The Office for National Statistics attributed the slight increase to a smaller fall in clothing prices compared with a year ago, although falling prices for food and non-alcoholic beverages offset the rise.
But Tombs doesn't expect the increase to last.
He said: “Looking ahead, the scale of the recent fall back in oil prices suggests that CPI inflation is still likely to turn negative again over the next few months.
“And while inflation should pick up at the very start of 2016 as the anniversary of the previous plunge in oil prices is reached, it still looks likely to remain well below the MPC’s 2% target next year.”
Based on the inflation outlook, Tombs again ruled out the Bank of England raising the base rate this year.
He added: “The inflation outlook is still too weak for the MPC to justify raising interest rates this year – lift-off can be postponed until Q2 2016.”
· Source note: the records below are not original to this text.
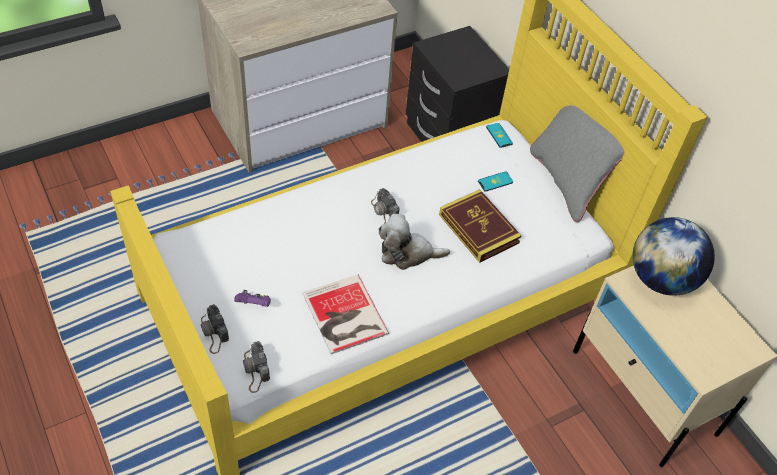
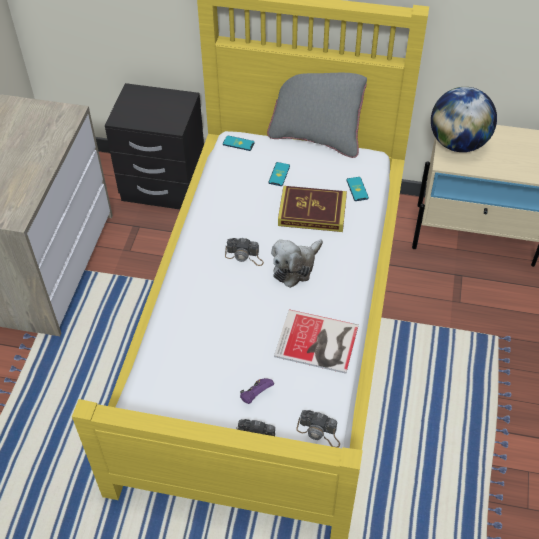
camera: 45 degrees left, 0 degrees up
none -> phone [346,177,369,201]

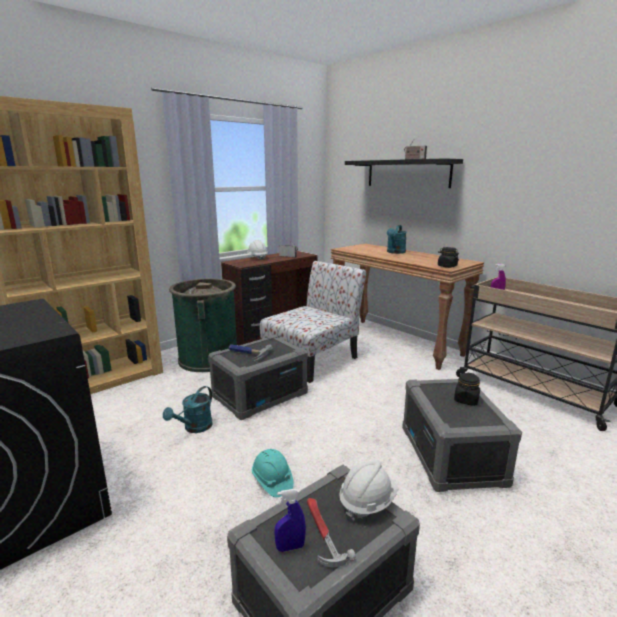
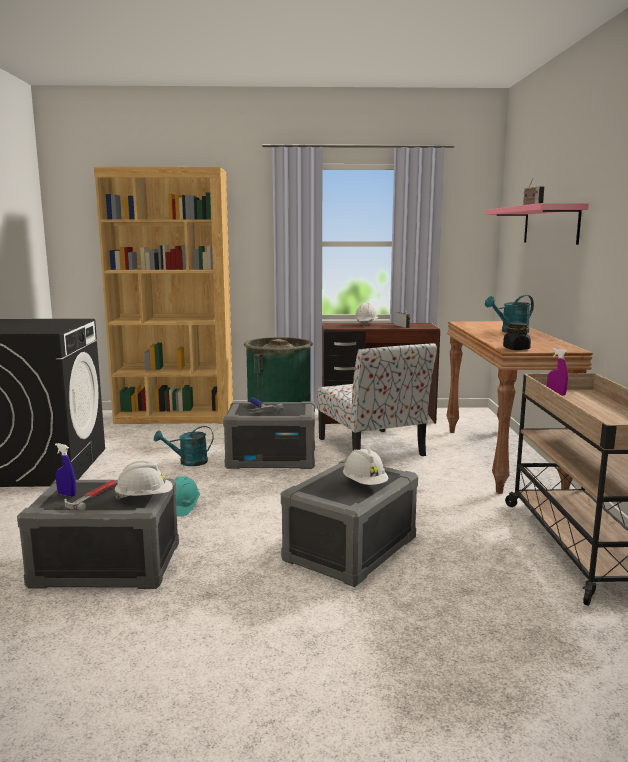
camera: 40 degrees right, 5 degrees down
chair [260,261,366,383] -> chair turned 75 degrees clockwise [317,343,437,456]
black shelf [345,158,463,188] -> pink shelf [485,203,589,245]
black jar [454,373,480,406] -> white hard hat [343,448,389,485]

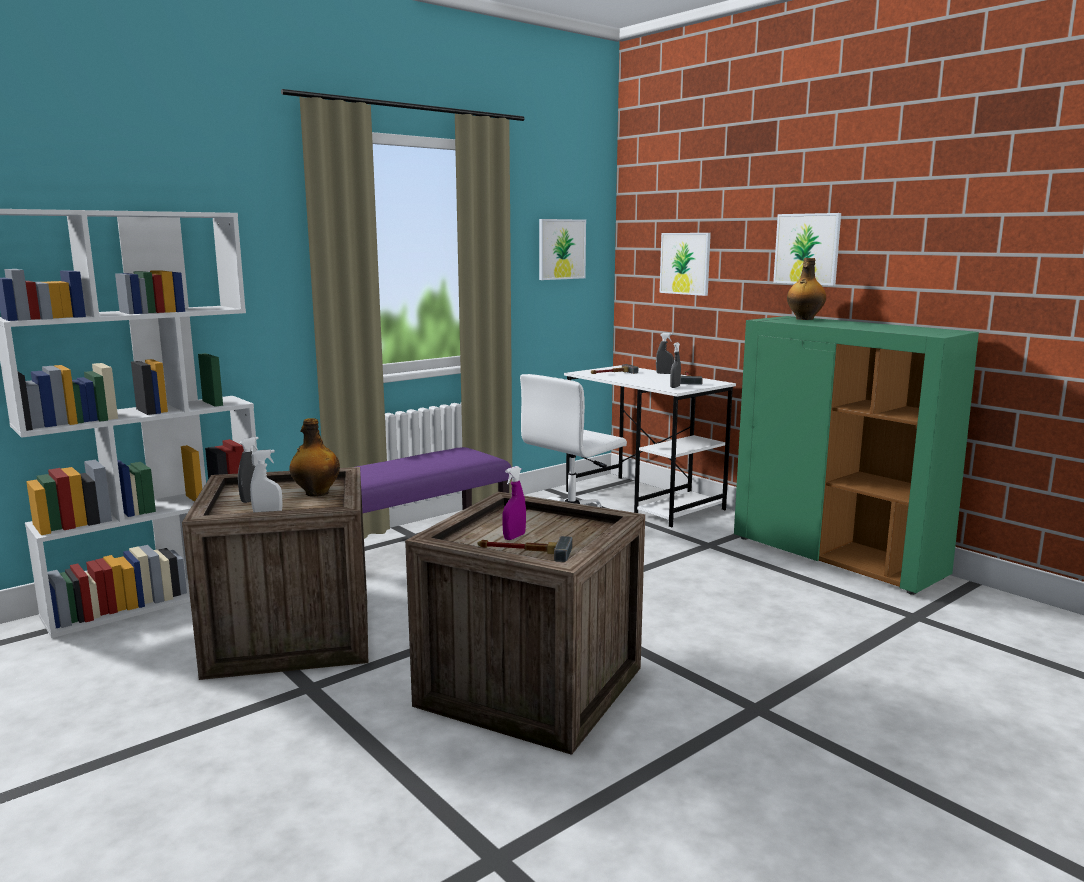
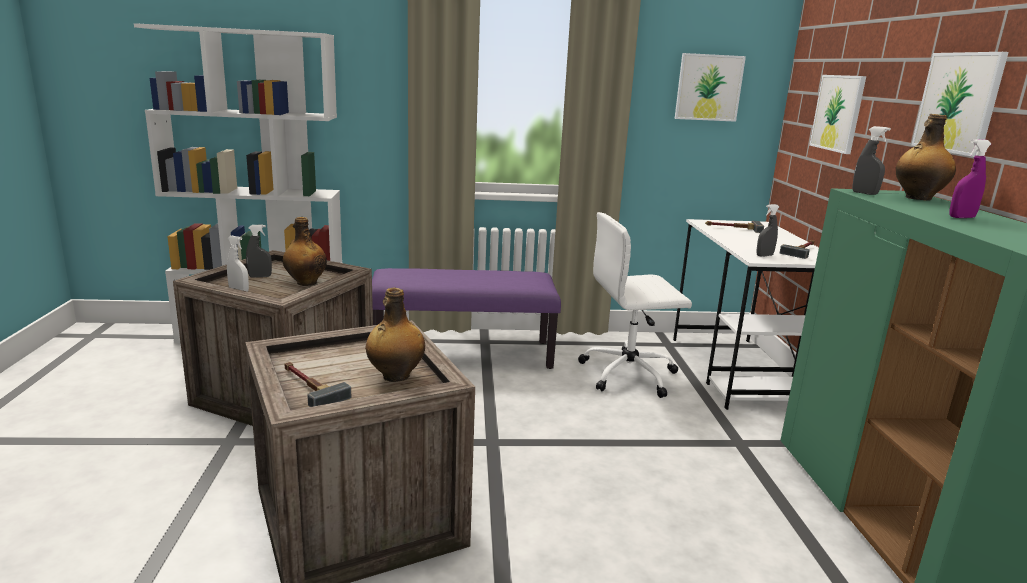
camera: 35 degrees right, 5 degrees up
purple spray bottle [502,466,526,540] -> purple spray bottle moved to [950,139,991,218]
grey spray bottle [656,333,674,374] -> grey spray bottle moved to [852,126,891,195]
none -> bottle [365,288,425,382]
Richard Campbell, ONS head of CPI, said: “This is the sixth month running that headline inflation has been at or very close to zero.
“While households will have seen individual prices rise and fall, the overall shopping basket bought by the country remains little changed in price compared with a year ago.
“The latest slight increase is mainly due to clothing, with smaller price reductions in this year's summer sales compared with a year ago. Food and motor fuel prices continue to fall and have helped stop a larger rise in the rate of inflation.”